Avec l’élection de Joseph Aoun, un engouement nouveau s'est formé autour de l'espoir et du projet d'une "nouvelle ère" de l'histoire libanaise. Des espoirs tièdes, certes, et qui sont loin de faire l'unanimité ; mais des espoirs tout de même : un vent de fraîcheur dans notre paysage sociopolitique après les crises à répétition des dernières années et les sombres événements des derniers mois.
Aujourd'hui, tout a changé... et rien n'a changé ; l'horizon s'ouvre peu à peu et tout est à faire. Cela tombe bien, car, aujourd'hui, tout est possible : un souffle de changement vient balayer des éléments longtemps enracinés et, dans son sillage, il nous est permis d'espérer.
De fait, un semblant de printemps a émergé en plein cœur de l’hiver et un grand ménage a débuté : un ménage que le nouveau président entend bien entamer en purgeant l'institution publique de ses agents de corruption. Son entreprise est tout aussi salutaire qu'elle n'est vouée à l'échec, dût-elle se limiter à l'emprisonnement ou la destitution de fonctionnaires. En effet, même si, demain, tous les représentants étatiques ayant encaissé ne serait-ce qu'une livre de pot-de-vin étaient expulsés hors de l'institution publique, l'inertie de décennies de "wasta" rétablirait bien vite ces habitudes abjectes.

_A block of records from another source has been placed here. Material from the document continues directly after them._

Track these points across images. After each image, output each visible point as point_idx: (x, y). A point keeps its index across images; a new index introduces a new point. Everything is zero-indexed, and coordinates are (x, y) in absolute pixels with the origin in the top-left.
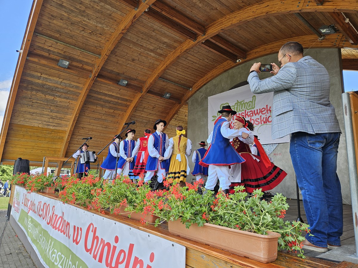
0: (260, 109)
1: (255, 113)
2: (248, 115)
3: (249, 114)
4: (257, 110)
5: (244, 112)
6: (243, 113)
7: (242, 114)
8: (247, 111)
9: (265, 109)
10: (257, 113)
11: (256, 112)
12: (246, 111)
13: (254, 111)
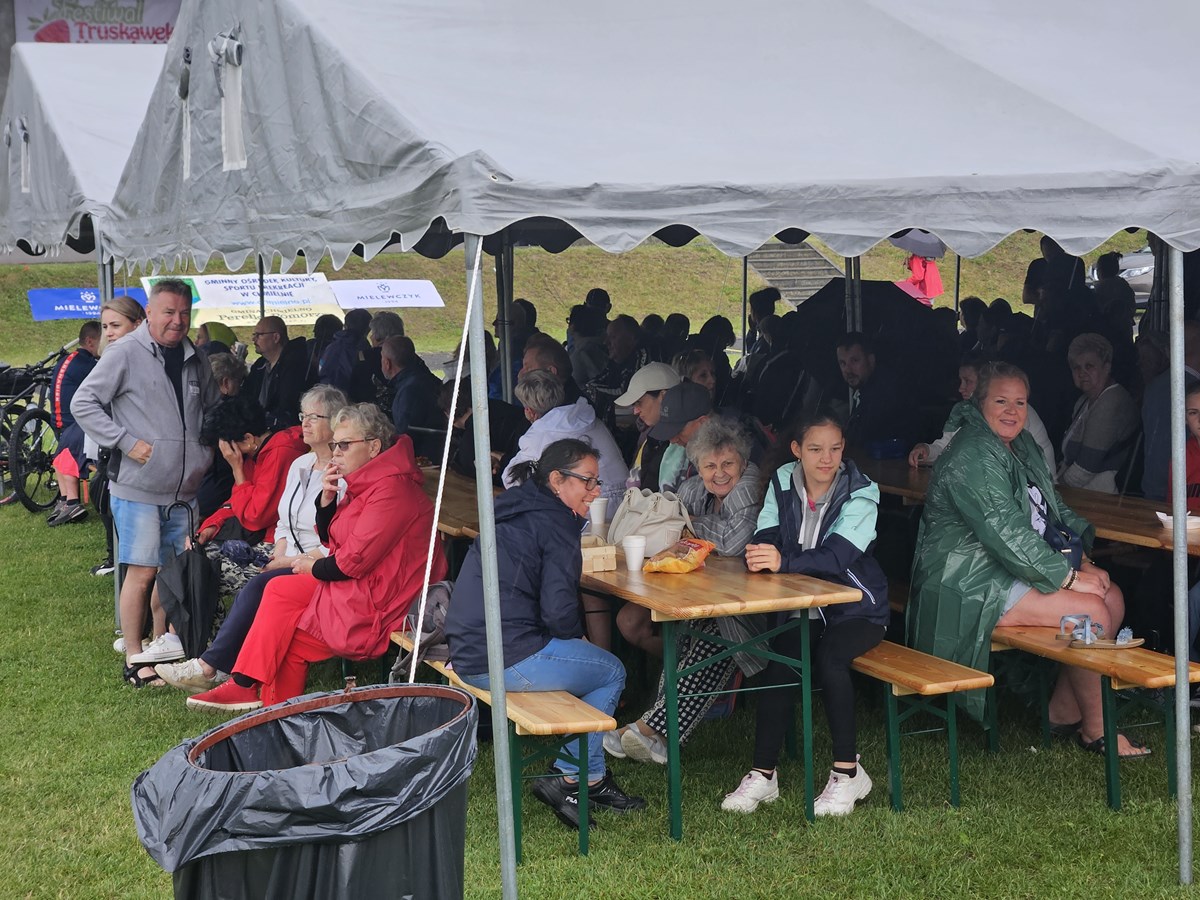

La raison ? Elle est dans nos têtes. Parce que la plupart des auteurs de corruption ne sont pas des bureaucrates, ce sont des gens normaux. Ceux qui, par habitude, par je-m'en-fichisme ou par lassitude, ont appris à collaborer en toute complaisance. Vous comme moi, nous avons contribué à l'établissement de l'état actuel de notre pays.
La bonne nouvelle, c'est que ce n'est pas notre faute et que la sociologie nous sourit : nous sommes influençables. L'autre bonne nouvelle, c'est que nous sommes capables, donc responsables, d'y remédier.

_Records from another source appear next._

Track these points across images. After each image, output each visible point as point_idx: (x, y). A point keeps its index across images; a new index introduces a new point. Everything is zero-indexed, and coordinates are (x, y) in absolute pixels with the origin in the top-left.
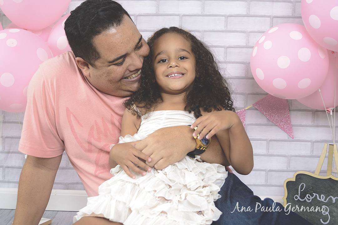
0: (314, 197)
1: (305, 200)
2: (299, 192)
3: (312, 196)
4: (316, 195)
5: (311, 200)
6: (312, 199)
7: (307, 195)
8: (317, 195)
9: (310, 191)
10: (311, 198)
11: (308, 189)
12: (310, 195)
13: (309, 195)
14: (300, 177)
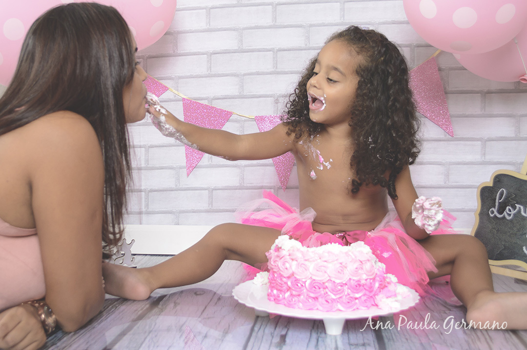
0: (516, 210)
1: (504, 215)
2: (497, 204)
3: (514, 208)
4: (520, 208)
5: (512, 216)
6: (515, 215)
7: (508, 207)
8: (522, 207)
9: (512, 202)
10: (513, 212)
11: (509, 199)
12: (512, 207)
13: (510, 208)
14: (500, 179)
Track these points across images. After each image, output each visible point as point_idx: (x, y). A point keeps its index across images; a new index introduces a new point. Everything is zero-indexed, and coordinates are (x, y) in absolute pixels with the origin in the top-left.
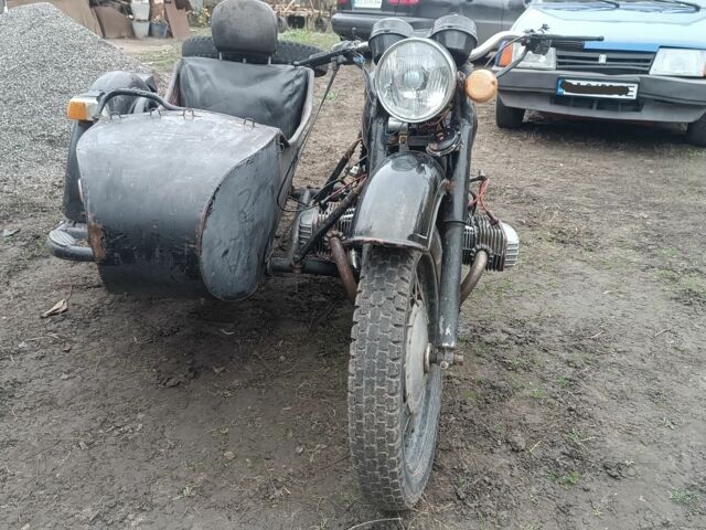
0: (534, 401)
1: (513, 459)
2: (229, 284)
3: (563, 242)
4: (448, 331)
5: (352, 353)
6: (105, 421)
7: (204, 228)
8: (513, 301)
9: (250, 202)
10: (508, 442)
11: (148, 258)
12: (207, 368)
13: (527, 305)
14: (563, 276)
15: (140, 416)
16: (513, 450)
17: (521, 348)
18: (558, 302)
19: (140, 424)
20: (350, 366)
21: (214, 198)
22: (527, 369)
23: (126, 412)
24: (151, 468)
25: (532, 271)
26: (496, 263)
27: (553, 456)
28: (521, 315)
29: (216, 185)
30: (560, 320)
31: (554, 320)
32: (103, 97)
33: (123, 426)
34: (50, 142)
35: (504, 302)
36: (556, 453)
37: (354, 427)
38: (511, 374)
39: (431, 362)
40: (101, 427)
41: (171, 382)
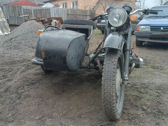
0: (148, 100)
1: (143, 112)
2: (73, 67)
3: (154, 68)
4: (126, 76)
5: (103, 75)
6: (42, 100)
7: (68, 51)
8: (142, 80)
9: (78, 48)
10: (142, 108)
11: (54, 58)
12: (66, 91)
13: (146, 80)
14: (154, 75)
15: (50, 100)
16: (143, 110)
17: (144, 89)
18: (153, 80)
19: (50, 101)
20: (102, 78)
21: (70, 44)
22: (146, 93)
23: (47, 99)
24: (52, 110)
25: (146, 74)
26: (137, 66)
27: (154, 112)
28: (144, 82)
29: (71, 41)
30: (154, 84)
31: (153, 84)
32: (46, 27)
33: (46, 101)
34: (32, 48)
35: (140, 80)
36: (155, 111)
37: (103, 93)
38: (142, 94)
39: (122, 84)
40: (41, 101)
41: (58, 93)
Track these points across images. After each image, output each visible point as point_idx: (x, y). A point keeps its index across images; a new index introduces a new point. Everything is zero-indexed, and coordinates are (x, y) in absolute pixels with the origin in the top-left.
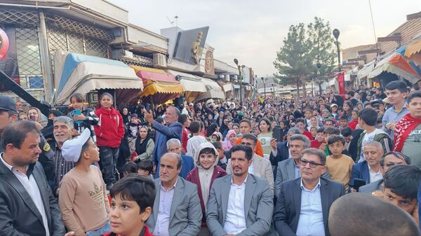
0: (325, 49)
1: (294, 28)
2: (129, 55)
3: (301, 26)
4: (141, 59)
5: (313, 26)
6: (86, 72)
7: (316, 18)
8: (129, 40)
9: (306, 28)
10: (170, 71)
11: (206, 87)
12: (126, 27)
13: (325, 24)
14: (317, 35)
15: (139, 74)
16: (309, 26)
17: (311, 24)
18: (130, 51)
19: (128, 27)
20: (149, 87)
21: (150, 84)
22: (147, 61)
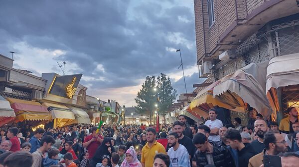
0: (167, 93)
2: (9, 90)
3: (153, 77)
4: (19, 94)
5: (160, 79)
7: (162, 74)
8: (10, 80)
9: (156, 80)
11: (75, 115)
12: (9, 71)
13: (167, 78)
14: (163, 84)
15: (13, 106)
17: (159, 77)
18: (10, 87)
19: (11, 71)
20: (19, 116)
21: (21, 114)
22: (26, 95)
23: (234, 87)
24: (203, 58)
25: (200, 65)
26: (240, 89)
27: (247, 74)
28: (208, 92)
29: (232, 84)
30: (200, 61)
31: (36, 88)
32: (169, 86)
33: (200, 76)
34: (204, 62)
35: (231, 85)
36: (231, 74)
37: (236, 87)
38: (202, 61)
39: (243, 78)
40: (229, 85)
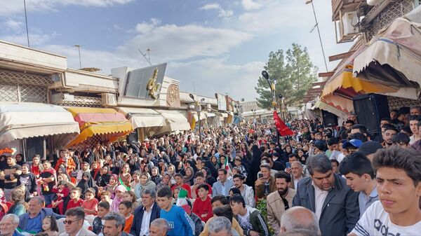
0: (304, 73)
1: (274, 55)
2: (69, 98)
3: (280, 52)
4: (86, 100)
5: (291, 53)
6: (5, 123)
7: (294, 45)
8: (67, 84)
9: (285, 55)
10: (122, 108)
11: (166, 120)
12: (64, 72)
13: (302, 50)
14: (296, 60)
15: (76, 118)
16: (287, 53)
17: (289, 50)
18: (70, 94)
19: (66, 73)
20: (86, 130)
21: (87, 127)
22: (95, 101)
23: (386, 54)
24: (340, 7)
25: (337, 22)
26: (398, 56)
27: (414, 23)
28: (347, 67)
29: (384, 48)
30: (337, 13)
31: (106, 90)
32: (307, 62)
33: (339, 40)
34: (343, 15)
35: (381, 51)
36: (383, 29)
37: (390, 52)
38: (338, 15)
39: (406, 34)
40: (376, 51)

Comment faire ? L'intolérance est un bon point de départ :
Notre société sectaire et morcelée a déjà des facilités à juger les gens. Ce n'est pas nécessairement un mal : il s'agit seulement de changer les critères de jugement. En l'occurrence : une intolérance obtuse à la corruption.
Ainsi, pour devenir les membres d'une société libre, démocratique et tolérante des divergences d'habitudes, de mœurs et d'opinions, mettons notre dédain naturel au service de l'intégrité : une telle société est vouée à mourir si elle ne se protège pas des assauts de ceux qui veulent y nuire.
Alors, la prochaine fois que cet ami qui a des connexions vous propose de "l'aide", refusez. Si vous en avez le cœur, soyez outrés. Aussi, lorsqu'une de vos connaissances se vante, avec un clin d'œil complice, d'avoir su se faire pistonner, ne riez pas avec elle. Au contraire, regardez-la comme si elle venait d'annoncer fièrement qu'elle avait volé le sac d'une vieille dame. Car c'est là ce qui est en jeu : les droits de chacun, l'argent public et la confiance des citoyens. Payer un pot-de-vin, c'est dérober à la société libanaise ces biens. Faire la part belle aux corrupteurs et aux corrompus, c'est se rendre complice de leur larcin.